2sweet: normalnie smażę fryty i obok sobie daję kopicę smietany i maczam sobie w niej fryteczki - uwielbiam :-) nauczyłam tekiego jedzenia już wiele osób polecam

sun: witakj po długiej nieobecności, a gdzie się urlopowaliście?? i dzieki bardzo

doniu: fryzurka fajna, też jakiś czas taką miałam ale mam miękkie włosy i mi se ni to kręcą ni to wyginają i musiałm codziennie fryz układać :))
tera mysle o zmianie koloru ale nie wiem czy w ciazy mozna wkoncu malowac czy nie? ?

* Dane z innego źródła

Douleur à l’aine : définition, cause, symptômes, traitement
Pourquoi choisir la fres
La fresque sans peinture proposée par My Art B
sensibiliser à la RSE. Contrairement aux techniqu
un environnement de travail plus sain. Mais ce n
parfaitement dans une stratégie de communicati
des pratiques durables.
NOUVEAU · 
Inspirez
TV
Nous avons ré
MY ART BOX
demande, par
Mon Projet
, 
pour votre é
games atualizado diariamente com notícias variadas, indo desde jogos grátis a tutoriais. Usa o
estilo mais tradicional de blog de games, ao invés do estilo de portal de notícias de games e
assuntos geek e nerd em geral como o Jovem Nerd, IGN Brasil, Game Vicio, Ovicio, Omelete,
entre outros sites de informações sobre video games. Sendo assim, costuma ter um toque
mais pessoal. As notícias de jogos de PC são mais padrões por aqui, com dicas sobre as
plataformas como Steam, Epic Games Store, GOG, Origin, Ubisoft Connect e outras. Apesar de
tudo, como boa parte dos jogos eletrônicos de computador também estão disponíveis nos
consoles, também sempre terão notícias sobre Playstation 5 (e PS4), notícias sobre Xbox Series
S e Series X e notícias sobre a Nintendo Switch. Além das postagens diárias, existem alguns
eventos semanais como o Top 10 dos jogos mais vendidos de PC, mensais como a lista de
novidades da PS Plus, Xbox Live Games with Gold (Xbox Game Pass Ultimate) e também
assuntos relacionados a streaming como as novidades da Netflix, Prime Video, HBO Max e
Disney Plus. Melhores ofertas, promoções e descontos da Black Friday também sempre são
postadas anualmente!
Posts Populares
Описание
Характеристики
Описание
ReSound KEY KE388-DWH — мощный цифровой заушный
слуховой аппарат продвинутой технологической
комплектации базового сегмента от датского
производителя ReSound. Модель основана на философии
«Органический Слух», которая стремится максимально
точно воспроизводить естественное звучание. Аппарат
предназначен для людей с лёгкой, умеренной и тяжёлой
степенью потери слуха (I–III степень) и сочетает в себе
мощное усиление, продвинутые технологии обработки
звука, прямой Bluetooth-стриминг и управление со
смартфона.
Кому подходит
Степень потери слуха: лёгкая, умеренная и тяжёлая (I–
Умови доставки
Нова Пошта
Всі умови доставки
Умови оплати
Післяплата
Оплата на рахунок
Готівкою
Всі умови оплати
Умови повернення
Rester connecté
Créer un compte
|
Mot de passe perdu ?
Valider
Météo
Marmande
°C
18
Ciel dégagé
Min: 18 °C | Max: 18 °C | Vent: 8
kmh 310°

m_gda: powodzenia u gina , no i też jeste,m ciekawa co ci powie czy chłopczyk czy dziewczynka

Lovka: powiem ci ze ja jestem taka ugodową osobą , i nie lubię się kłócić, ale czasami takiej pindzie trzeba powiedzieć gdzie jej miejsce, Jesteś w trudnej sytuacji bo stoisz między mężem a bratem, i jeśli twój nie chce zareagować, to musisz to zrobić sama, ale najlepiej nie robić nic, bo każde podjęte kroki odbiją się na twoim zdrowi - bo sie zdenerwujesz, prawda? IGNORUJ, UŚMIECHAJ SIĘ (wiem ze to trudne), a najlepszą zemstą jest poprostu udawanie ze nie rusza cie jej mowa i docinki, usmiechja ise , nawet przesdnie , a jak trzeba to też przesadnie pokasz jak z ciebie ofiara to wtedy ona wyjdzie na straszną suk.... jesli ona jest taka perfidna to i ty musisz,ale w ostatecznosci bo najlepiej to olewka to najbardziej wykancza przeciwnika- wiedza ze cie to nie rusdza- powodzenia

A tak wogóle to wiecej dziewczynek czy chłopczyków sie urodzi ??????